A simulation study of the effect of soil water balance and water stress on winter wheat production under different climate change scenarios

The effect of water balance parameters and water stress on winter wheat production in a specified environment and under different climate change scenarios using the CERES (Crop Environment REsource Synthesis)-Wheat model is presented. For our study, two test sites with similar climatic conditions and soil water storage potential but with (site B) and without (site A) groundwater impact in a semi-arid agricultural area in central Europe (southeast of the Czech Republic and northeast of Austria) were chosen.

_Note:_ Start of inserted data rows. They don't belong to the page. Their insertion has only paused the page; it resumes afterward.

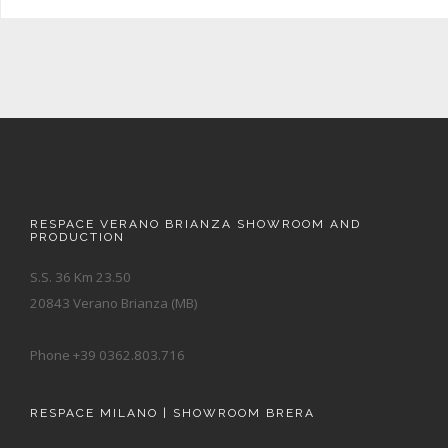
RESPACE VERANO BRIANZA SHOWROOM AND
PRODUCTION
S.S. 36 Km 23.50
20843 Verano Brianza (MB)
Phone +39 0362.803.716
RESPACE MILANO | SHOWROOM BRERA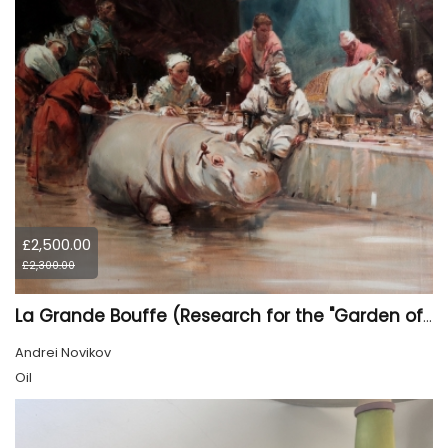
£2,500.00
£2,300.00
La Grande Bouffe (Research for the "Garden of Pleasures III Feast of Kings" project)
Andrei Novikov
Oil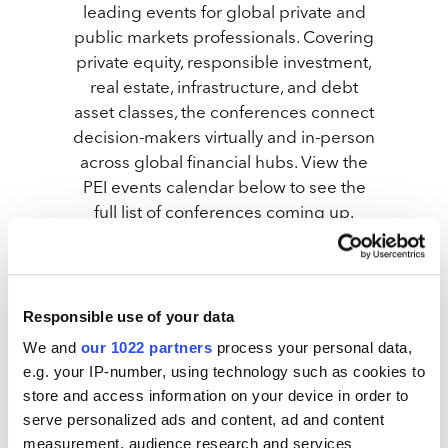
leading events for global private and
public markets professionals. Covering
private equity, responsible investment,
real estate, infrastructure, and debt
asset classes, the conferences connect
decision-makers virtually and in-person
across global financial hubs. View the
PEI events calendar below to see the
full list of conferences coming up.
Responsible use of your data
We and
our 1022 partners
process your personal data,
e.g. your IP-number, using technology such as cookies to
Infrastructure Investor: Investor Forum 2026
store and access information on your device in order to
serve personalized ads and content, ad and content
measurement, audience research and services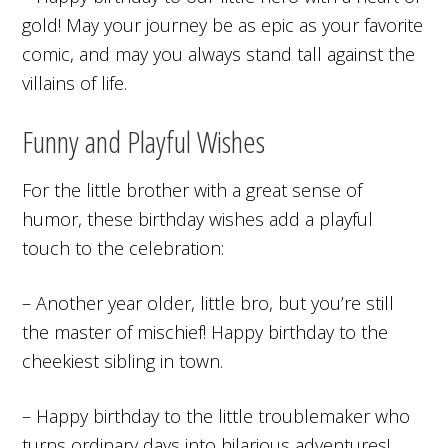
gold! May your journey be as epic as your favorite
comic, and may you always stand tall against the
villains of life.
Funny and Playful Wishes
For the little brother with a great sense of
humor, these birthday wishes add a playful
touch to the celebration:
– Another year older, little bro, but you’re still
the master of mischief! Happy birthday to the
cheekiest sibling in town.
– Happy birthday to the little troublemaker who
turns ordinary days into hilarious adventures!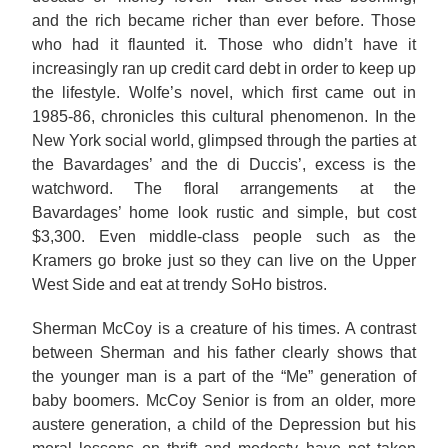
and the rich became richer than ever before. Those
who had it flaunted it. Those who didn’t have it
increasingly ran up credit card debt in order to keep up
the lifestyle. Wolfe’s novel, which first came out in
1985-86, chronicles this cultural phenomenon. In the
New York social world, glimpsed through the parties at
the Bavardages’ and the di Duccis’, excess is the
watchword. The floral arrangements at the
Bavardages’ home look rustic and simple, but cost
$3,300. Even middle-class people such as the
Kramers go broke just so they can live on the Upper
West Side and eat at trendy SoHo bistros.
Sherman McCoy is a creature of his times. A contrast
between Sherman and his father clearly shows that
the younger man is a part of the “Me” generation of
baby boomers. McCoy Senior is from an older, more
austere generation, a child of the Depression but his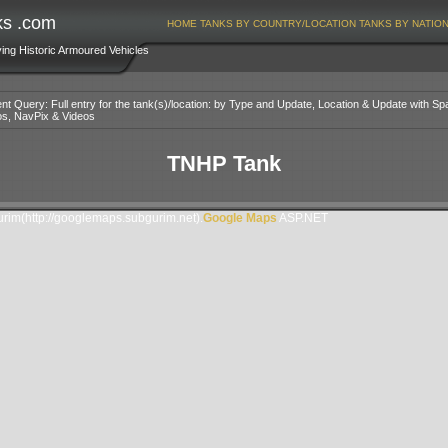
ks .com
HOME
TANKS BY COUNTRY/LOCATION
TANKS BY NATIO
ving Historic Armoured Vehicles
nt Query: Full entry for the tank(s)/location: by Type and Update, Location & Update with Sp
os, NavPix & Videos
TNHP Tank
im(http://googlemaps.subgurim.net).
Google Maps
ASP.NET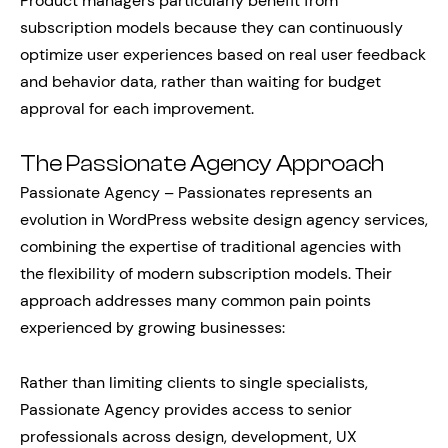
Product managers particularly benefit from
subscription models because they can continuously
optimize user experiences based on real user feedback
and behavior data, rather than waiting for budget
approval for each improvement.
The Passionate Agency Approach
Passionate Agency – Passionates represents an
evolution in WordPress website design agency services,
combining the expertise of traditional agencies with
the flexibility of modern subscription models. Their
approach addresses many common pain points
experienced by growing businesses:
Rather than limiting clients to single specialists,
Passionate Agency provides access to senior
professionals across design, development, UX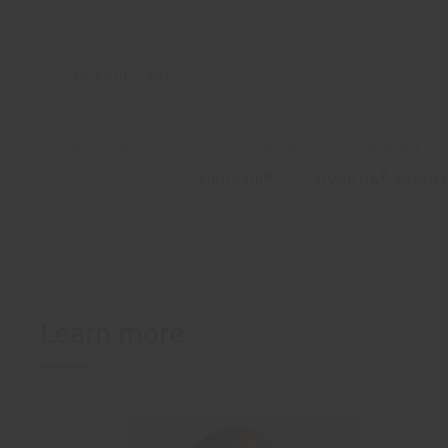
25 APRIL, 2017
AUTHORS:
EVTEREVA I.A.
GERASKINA L.R
PRODUCTS:
®
®
TIVORTIN
TIVORTIN
ASPART
Learn more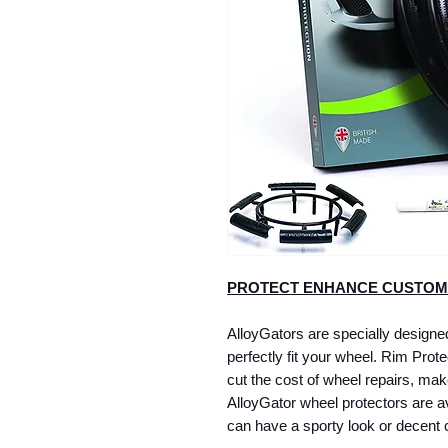
PROTECT ENHANCE CUSTOM
AlloyGators are specially designed 
perfectly fit your wheel. Rim Protec
cut the cost of wheel repairs, mak
AlloyGator wheel protectors are ava
can have a sporty look or decent c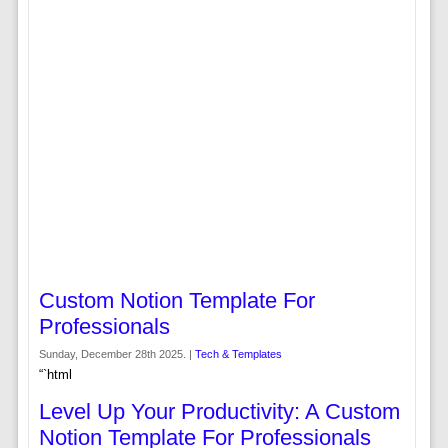
Custom Notion Template For
Professionals
Sunday, December 28th 2025. |
Tech & Templates
“`html
Level Up Your Productivity: A Custom
Notion Template For Professionals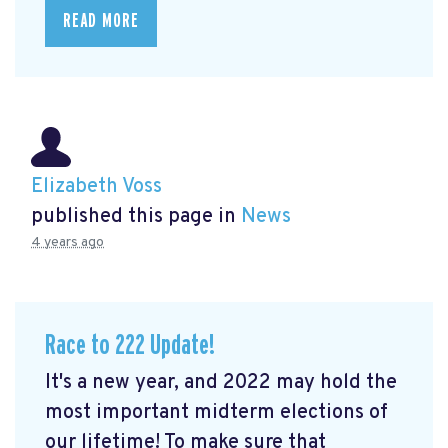
READ MORE
Elizabeth Voss
published this page in
News
4 years ago
Race to 222 Update!
It's a new year, and 2022 may hold the
most important midterm elections of
our lifetime! To make sure that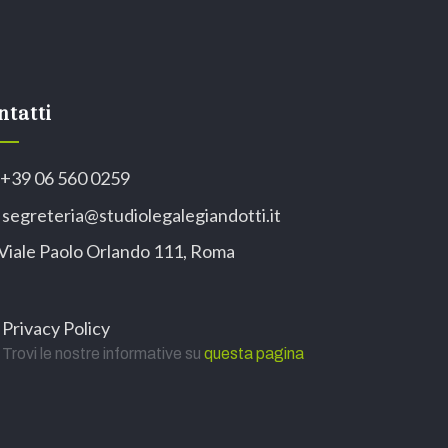
ntatti
+39 06 560 0259
segreteria@studiolegalegiandotti.it
Viale Paolo Orlando 111, Roma
Privacy Policy
Trovi le nostre informative su
questa pagina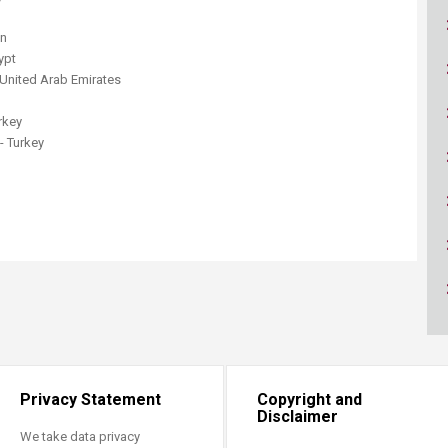
ucation
Resources
on
ypt
 United Arab Emirates
rkey
- Turkey
Privacy Statement
Copyright and
Disclaimer
We take data privacy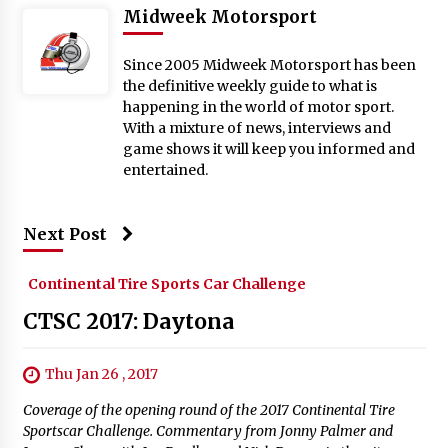
Midweek Motorsport
Since 2005 Midweek Motorsport has been
the definitive weekly guide to what is
happening in the world of motor sport.
With a mixture of news, interviews and
game shows it will keep you informed and
entertained.
Next Post
Continental Tire Sports Car Challenge
CTSC 2017: Daytona
Thu Jan 26 , 2017
Coverage of the opening round of the 2017 Continental Tire
Sportscar Challenge. Commentary from Jonny Palmer and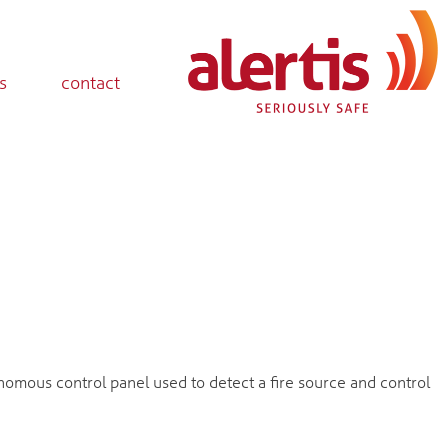
s
contact
nomous control panel used to detect a fire source and control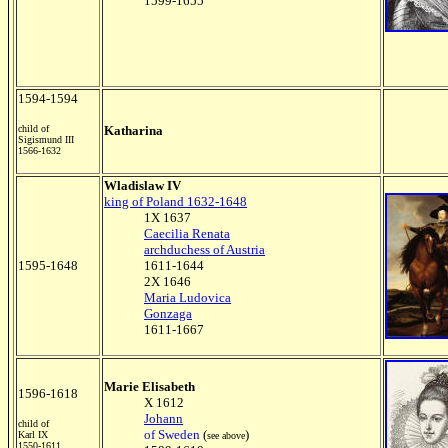
1599-1655
1594-1594
child of
Katharina
Sigismund III
1566-1632
Wladislaw IV
king of Poland 1632-1648
1X 1637
Caecilia Renata
archduchess of Austria
1595-1648
1611-1644
2X 1646
Maria Ludovica
Gonzaga
1611-1667
Marie Elisabeth
1596-1618
X 1612
Johann
child of
of Sweden
(
)
Karl IX
see above
1550-1611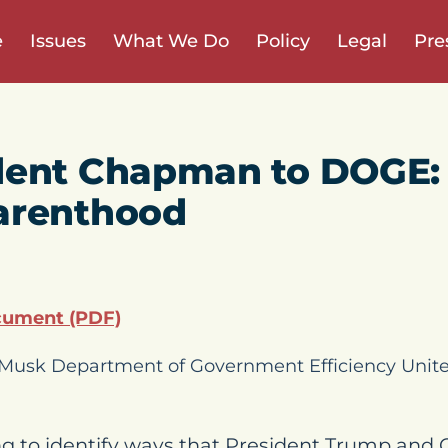
e
Issues
What We Do
Policy
Legal
Pre
dent Chapman to DOGE:
arenthood
cument (PDF)
n Musk Department of Government Efficiency Uni
g to identify ways that President Trump and 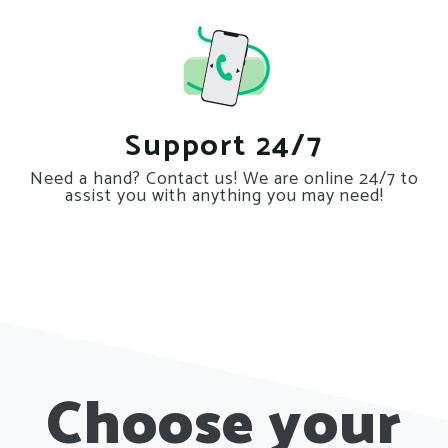
Support 24/7
Need a hand? Contact us! We are online 24/7 to
assist you with anything you may need!
Choose your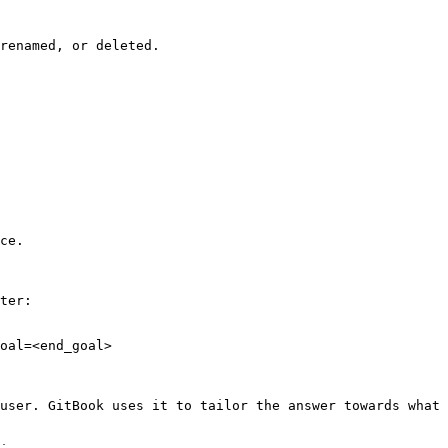
renamed, or deleted.

ce.

ter:

oal=<end_goal>

user. GitBook uses it to tailor the answer towards what 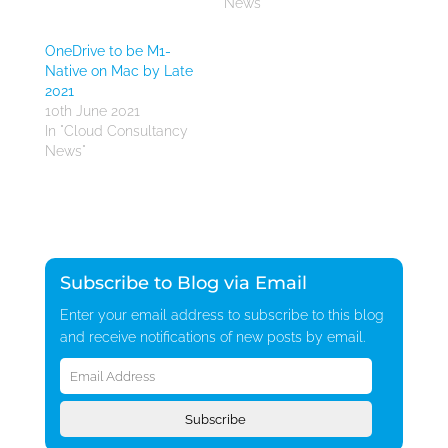
News"
OneDrive to be M1-
Native on Mac by Late
2021
10th June 2021
In "Cloud Consultancy
News"
Subscribe to Blog via Email
Enter your email address to subscribe to this blog
and receive notifications of new posts by email.
Email
Address
Subscribe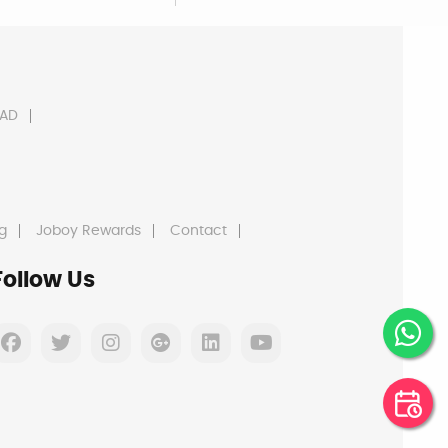
AD
g
Joboy Rewards
Contact
Follow Us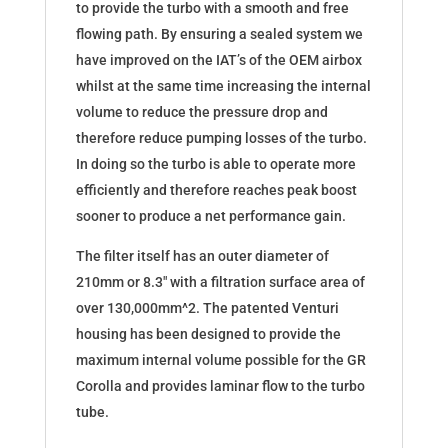
to provide the turbo with a smooth and free
flowing path. By ensuring a sealed system we
have improved on the IAT’s of the OEM airbox
whilst at the same time increasing the internal
volume to reduce the pressure drop and
therefore reduce pumping losses of the turbo.
In doing so the turbo is able to operate more
efficiently and therefore reaches peak boost
sooner to produce a net performance gain.
The filter itself has an outer diameter of
210mm or 8.3″ with a filtration surface area of
over 130,000mm^2. The patented Venturi
housing has been designed to provide the
maximum internal volume possible for the GR
Corolla and provides laminar flow to the turbo
tube.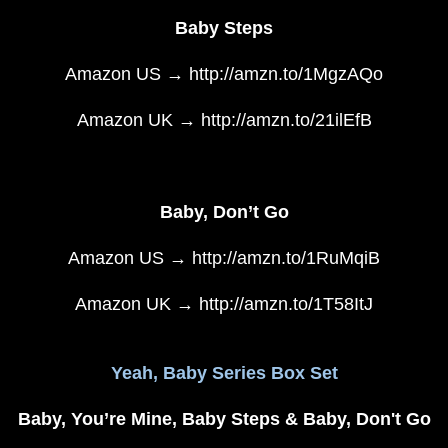
Baby Steps
Amazon US → http://amzn.to/1MgzAQo
Amazon UK → http://amzn.to/21ilEfB
Baby, Don’t Go
Amazon US → http://amzn.to/1RuMqiB
Amazon UK → http://amzn.to/1T58ItJ
Yeah, Baby Series Box Set
Baby, You’re Mine, Baby Steps & Baby, Don't Go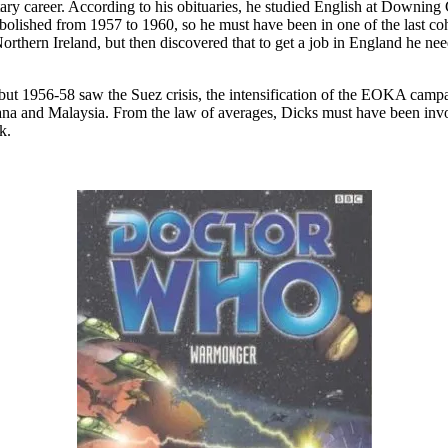
litary career. According to his obituaries, he studied English at Downi
olished from 1957 to 1960, so he must have been in one of the last coh
rthern Ireland, but then discovered that to get a job in England he ne
, but 1956-58 saw the Suez crisis, the intensification of the EOKA cam
and Malaysia. From the law of averages, Dicks must have been involved
k.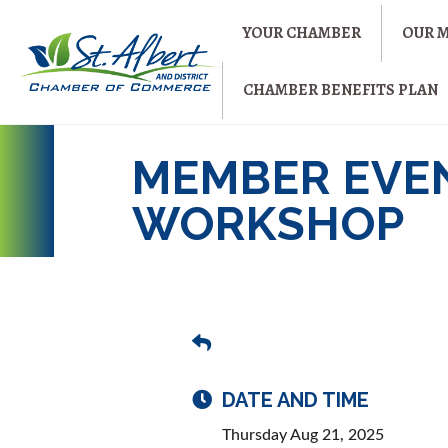
YOUR CHAMBER
OUR 
CHAMBER BENEFITS PLAN
MEMBER EVE
WORKSHOP
DATE AND TIME
Thursday Aug 21, 2025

For the current climatic conditions, the impact of groundwater to the rooting zone at site B caused a rain-fed yield level close to the potential yield (6772 kg ha-1), whereas at site A the rain-fed yield reached only 49% of the potential yield level of 6552 kg ha-1. Although potential yields also increased at both sites in the range of 17–24%, rain-fed yields came closer to potential yields under all applied climate scenarios (47–61% of potential yield at site A and 55–75% of potential yield at site B, depending on the climate scenario). The most yield-sensitive simulated growing stage at both sites was found during the grain filling period. Despite higher yield levels, crop transpiration and water stress dropped significantly compared with current conditions through the simulated increase in water use efficiency and reduced total potential evapotranspiration (caused by shortened growing period) under the applied 2* CO2 climate scenarios. Up to 42% (194 mm) of evapotranspiration was provided by groundwater at site B under present climate and only 126 mm was used for the worst case scenario ECHAM. For both locations, however, the availability and management of soil water reserves will remain an important influence on the attainment of the potential yield level of winter wheat under climate change scenarios, especially when extreme events such as droughts occur more frequently and annual soil and groundwater recharge decrease.